You are currently viewing La non conformité RGPD comme acte de concurrence déloyale

Après plusieurs années d’incitation à la conformité RGPD, les juges passent à l’offensive et retiennent désormais le raisonnement selon lequel, un manquement aux exigences imposées par le RGPD constitue un acte de concurrence déloyale. En effet, deux récentes affaires illustrent la position actuelle des juridictions sur le sujet.

Un nouveau courant impulsé par la Cour de cassation

A la suite de la cour de cassation qui a jugé que « constitue un acte de concurrence déloyale le non-respect d’une réglementation dans l’exercice d’une activité commerciale, qui induit nécessairement un avantage concurrentiel indu pour son auteur », la cour d’appel de Paris a condamné une société à 15 000€ de dommages et intérêts pour concurrence déloyale en raison de la non-conformité RGPD.

Ce raisonnement de la cour illustre l’articulation qui existe entre la protection des données personnelles et le droit de la concurrence. D’ailleurs le Tribunal de Paris, relève qu’une situation de concurrence directe ou effective n’est pas une condition de l’action en concurrence déloyale, qui exige seulement l’existence de faits fautifs générateurs d’un préjudice.

Le tribunal et la cour d’appel de Paris semblent avoir changé leur position car il y’a quelques années, ils estimaient respectivement qu’un concurrent « ne peut invoquer la violation par les sociétés A des dispositions relatives à la protection des données (loi de 1978 et RGPD), s’agissant d’une réglementation ayant pour objet la protection des personnes physiques, lesquelles peuvent seules se prévaloir d’un manquement à leurs droits », et que les personnes concernées sensibles aux questions de protection des données pouvaient au demeurant se détourner d’un acteur ne respectant pas la loi en matière.

 

La position constante de la Cour de cassation

Emboitant le pas à certaines juridictions étrangères, la Cour de cassation française avait qualifié pour la première fois en 2020, un acte de concurrence déloyale en s’appuyant sur la violation d’une disposition du RGPD dans une relation B2B.

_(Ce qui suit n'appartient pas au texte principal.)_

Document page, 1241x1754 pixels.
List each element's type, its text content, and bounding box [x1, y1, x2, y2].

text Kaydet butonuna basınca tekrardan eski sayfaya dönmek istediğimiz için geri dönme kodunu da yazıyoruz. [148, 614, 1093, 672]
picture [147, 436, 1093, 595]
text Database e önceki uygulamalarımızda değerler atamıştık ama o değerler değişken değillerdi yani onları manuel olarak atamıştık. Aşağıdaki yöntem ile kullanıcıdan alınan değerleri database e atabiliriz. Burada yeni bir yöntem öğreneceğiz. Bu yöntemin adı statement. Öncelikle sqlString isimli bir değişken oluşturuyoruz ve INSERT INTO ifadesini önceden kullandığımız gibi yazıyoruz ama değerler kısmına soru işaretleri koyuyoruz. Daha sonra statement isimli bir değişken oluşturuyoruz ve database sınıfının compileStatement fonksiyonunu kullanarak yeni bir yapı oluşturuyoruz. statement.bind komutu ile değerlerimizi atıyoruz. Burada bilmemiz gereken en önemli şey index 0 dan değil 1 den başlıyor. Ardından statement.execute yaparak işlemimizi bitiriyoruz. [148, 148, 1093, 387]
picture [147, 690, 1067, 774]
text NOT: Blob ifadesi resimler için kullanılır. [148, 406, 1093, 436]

Cette position de la cour de cassation a été confirmée à l’occasion d’un arrêt rendu en 2021 où elle a affirmé que : « constitue un acte de concurrence déloyale le non-respect d’une réglementation dans l’exercice d’une activité commerciale, qui induit nécessairement un avantage concurrentiel indu pour son auteur ».

Au travers de ces décisions, la transversalité des règles en matière de protection des données continue de s’affirmer. Le RGPD ne représente plus une simple contrainte légale, mais aussi un réel facteur de différenciation et de compétitivité pour les entreprises. Le juge incite les acteurs économiques à se surveiller mutuellement. En effet, à l’occasion d’un appel d’offre, il est possible pour une entreprise d’évincer un concurrent en rapportant les faits de sa non-conformité RGPD.  De plus, les décisions prononçant ces condamnations ont été rendues dans des affaires où le manquement au RGPD n’était pas le cœur du dossier. Il s’agit alors, d’un argument très sensible pour les juges qui peut facilement s’ajouter à la liste des griefs à l’occasion d’un litige.